(Extracted entries Opens)

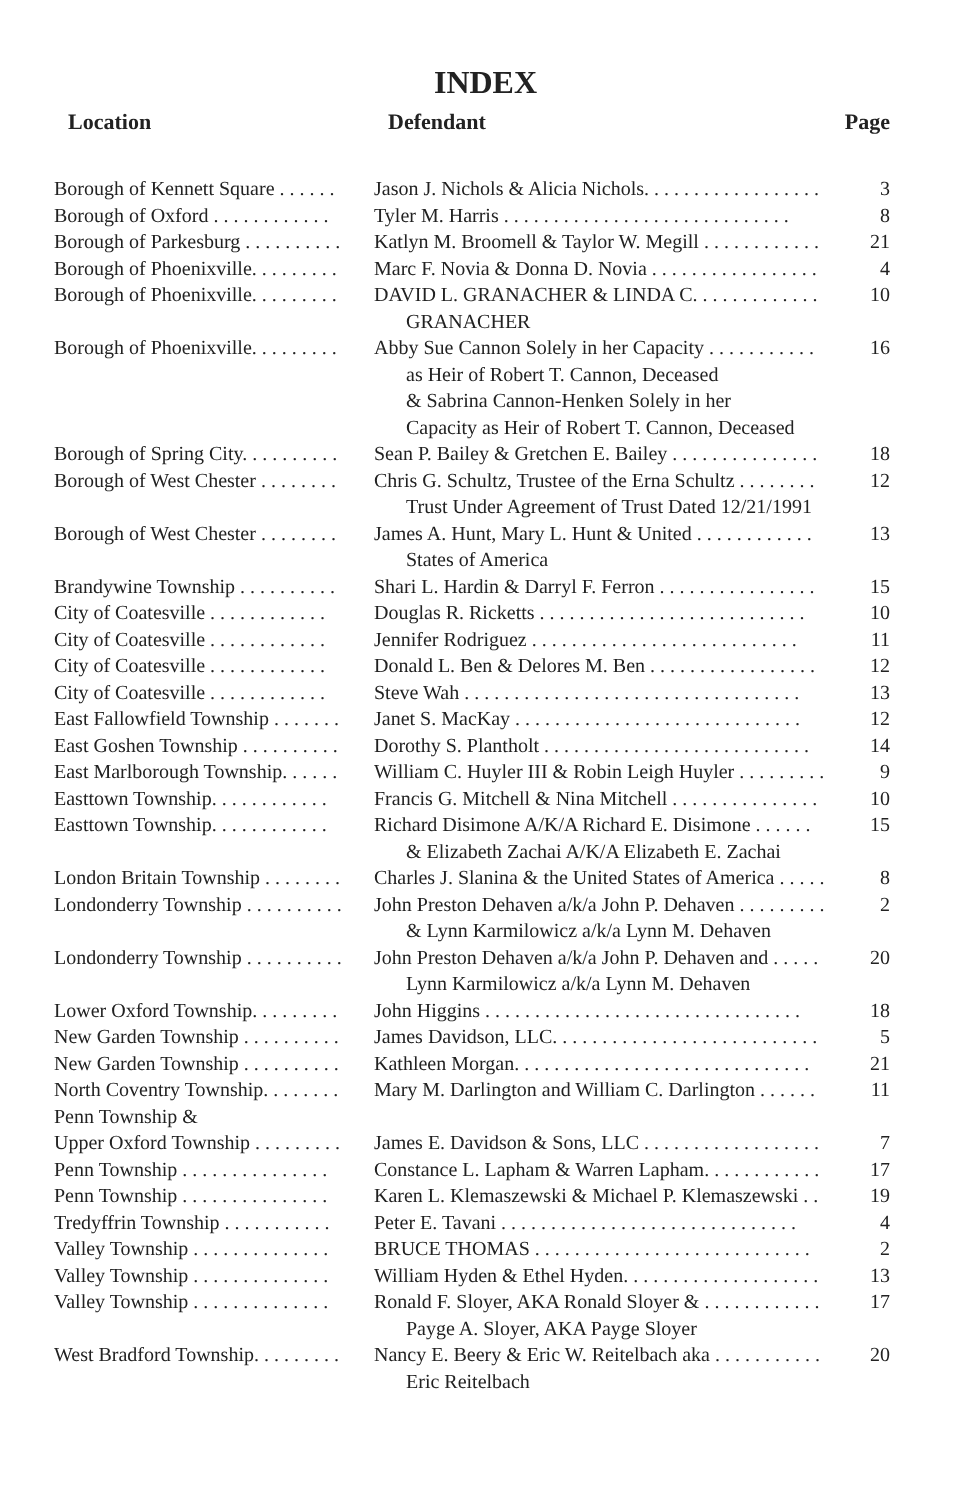INDEX
| Location | Defendant | Page |
| --- | --- | --- |
| Borough of Kennett Square . . . . . . | Jason J. Nichols & Alicia Nichols. . . . . . . . . . . . . . . . . . | 3 |
| Borough of Oxford . . . . . . . . . . . . | Tyler M. Harris . . . . . . . . . . . . . . . . . . . . . . . . . . . . . | 8 |
| Borough of Parkesburg . . . . . . . . . . | Katlyn M. Broomell & Taylor W. Megill . . . . . . . . . . . . | 21 |
| Borough of Phoenixville. . . . . . . . . | Marc F. Novia & Donna D. Novia . . . . . . . . . . . . . . . . . | 4 |
| Borough of Phoenixville. . . . . . . . . | DAVID L. GRANACHER & LINDA C. . . . . . . . . . . . . GRANACHER | 10 |
| Borough of Phoenixville. . . . . . . . . | Abby Sue Cannon Solely in her Capacity . . . . . . . . . . . as Heir of Robert T. Cannon, Deceased & Sabrina Cannon-Henken Solely in her Capacity as Heir of Robert T. Cannon, Deceased | 16 |
| Borough of Spring City. . . . . . . . . . | Sean P. Bailey & Gretchen E. Bailey . . . . . . . . . . . . . . . | 18 |
| Borough of West Chester . . . . . . . . | Chris G. Schultz, Trustee of the Erna Schultz . . . . . . . . Trust Under Agreement of Trust Dated 12/21/1991 | 12 |
| Borough of West Chester . . . . . . . . | James A. Hunt, Mary L. Hunt & United . . . . . . . . . . . . States of America | 13 |
| Brandywine Township . . . . . . . . . . | Shari L. Hardin & Darryl F. Ferron . . . . . . . . . . . . . . . . | 15 |
| City of Coatesville . . . . . . . . . . . . | Douglas R. Ricketts . . . . . . . . . . . . . . . . . . . . . . . . . . . | 10 |
| City of Coatesville . . . . . . . . . . . . | Jennifer Rodriguez . . . . . . . . . . . . . . . . . . . . . . . . . . . | 11 |
| City of Coatesville . . . . . . . . . . . . | Donald L. Ben & Delores M. Ben . . . . . . . . . . . . . . . . . | 12 |
| City of Coatesville . . . . . . . . . . . . | Steve Wah . . . . . . . . . . . . . . . . . . . . . . . . . . . . . . . . . . | 13 |
| East Fallowfield Township . . . . . . . | Janet S. MacKay . . . . . . . . . . . . . . . . . . . . . . . . . . . . . | 12 |
| East Goshen Township . . . . . . . . . . | Dorothy S. Plantholt . . . . . . . . . . . . . . . . . . . . . . . . . . . | 14 |
| East Marlborough Township. . . . . . | William C. Huyler III & Robin Leigh Huyler . . . . . . . . . | 9 |
| Easttown Township. . . . . . . . . . . . | Francis G. Mitchell & Nina Mitchell . . . . . . . . . . . . . . . | 10 |
| Easttown Township. . . . . . . . . . . . | Richard Disimone A/K/A Richard E. Disimone . . . . . . & Elizabeth Zachai A/K/A Elizabeth E. Zachai | 15 |
| London Britain Township . . . . . . . . | Charles J. Slanina & the United States of America . . . . . | 8 |
| Londonderry Township . . . . . . . . . . | John Preston Dehaven a/k/a John P. Dehaven . . . . . . . . . & Lynn Karmilowicz a/k/a Lynn M. Dehaven | 2 |
| Londonderry Township . . . . . . . . . . | John Preston Dehaven a/k/a John P. Dehaven and . . . . . Lynn Karmilowicz a/k/a Lynn M. Dehaven | 20 |
| Lower Oxford Township. . . . . . . . . | John Higgins . . . . . . . . . . . . . . . . . . . . . . . . . . . . . . . . | 18 |
| New Garden Township . . . . . . . . . . | James Davidson, LLC. . . . . . . . . . . . . . . . . . . . . . . . . . . | 5 |
| New Garden Township . . . . . . . . . . | Kathleen Morgan. . . . . . . . . . . . . . . . . . . . . . . . . . . . . . | 21 |
| North Coventry Township. . . . . . . . | Mary M. Darlington and William C. Darlington . . . . . . | 11 |
| Penn Township & Upper Oxford Township . . . . . . . . . | James E. Davidson & Sons, LLC . . . . . . . . . . . . . . . . . . | 7 |
| Penn Township . . . . . . . . . . . . . . . | Constance L. Lapham & Warren Lapham. . . . . . . . . . . . | 17 |
| Penn Township . . . . . . . . . . . . . . . | Karen L. Klemaszewski & Michael P. Klemaszewski . . | 19 |
| Tredyffrin Township . . . . . . . . . . . | Peter E. Tavani . . . . . . . . . . . . . . . . . . . . . . . . . . . . . . | 4 |
| Valley Township . . . . . . . . . . . . . . | BRUCE THOMAS . . . . . . . . . . . . . . . . . . . . . . . . . . . . | 2 |
| Valley Township . . . . . . . . . . . . . . | William Hyden & Ethel Hyden. . . . . . . . . . . . . . . . . . . . | 13 |
| Valley Township . . . . . . . . . . . . . . | Ronald F. Sloyer, AKA Ronald Sloyer & . . . . . . . . . . . . Payge A. Sloyer, AKA Payge Sloyer | 17 |
| West Bradford Township. . . . . . . . . | Nancy E. Beery & Eric W. Reitelbach aka . . . . . . . . . . . Eric Reitelbach | 20 |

(Extracted entries Closes)

What the task requires :: Once the line containing "America | 13 |" has been located, transcribe exactly and only every line from the first line of the entries through it, excluding pictures.

Output below ::
INDEX
| Location | Defendant | Page |
| --- | --- | --- |
| Borough of Kennett Square . . . . . . | Jason J. Nichols & Alicia Nichols. . . . . . . . . . . . . . . . . . | 3 |
| Borough of Oxford . . . . . . . . . . . . | Tyler M. Harris . . . . . . . . . . . . . . . . . . . . . . . . . . . . . | 8 |
| Borough of Parkesburg . . . . . . . . . . | Katlyn M. Broomell & Taylor W. Megill . . . . . . . . . . . . | 21 |
| Borough of Phoenixville. . . . . . . . . | Marc F. Novia & Donna D. Novia . . . . . . . . . . . . . . . . . | 4 |
| Borough of Phoenixville. . . . . . . . . | DAVID L. GRANACHER & LINDA C. . . . . . . . . . . . . GRANACHER | 10 |
| Borough of Phoenixville. . . . . . . . . | Abby Sue Cannon Solely in her Capacity . . . . . . . . . . . as Heir of Robert T. Cannon, Deceased & Sabrina Cannon-Henken Solely in her Capacity as Heir of Robert T. Cannon, Deceased | 16 |
| Borough of Spring City. . . . . . . . . . | Sean P. Bailey & Gretchen E. Bailey . . . . . . . . . . . . . . . | 18 |
| Borough of West Chester . . . . . . . . | Chris G. Schultz, Trustee of the Erna Schultz . . . . . . . . Trust Under Agreement of Trust Dated 12/21/1991 | 12 |
| Borough of West Chester . . . . . . . . | James A. Hunt, Mary L. Hunt & United . . . . . . . . . . . . States of America | 13 |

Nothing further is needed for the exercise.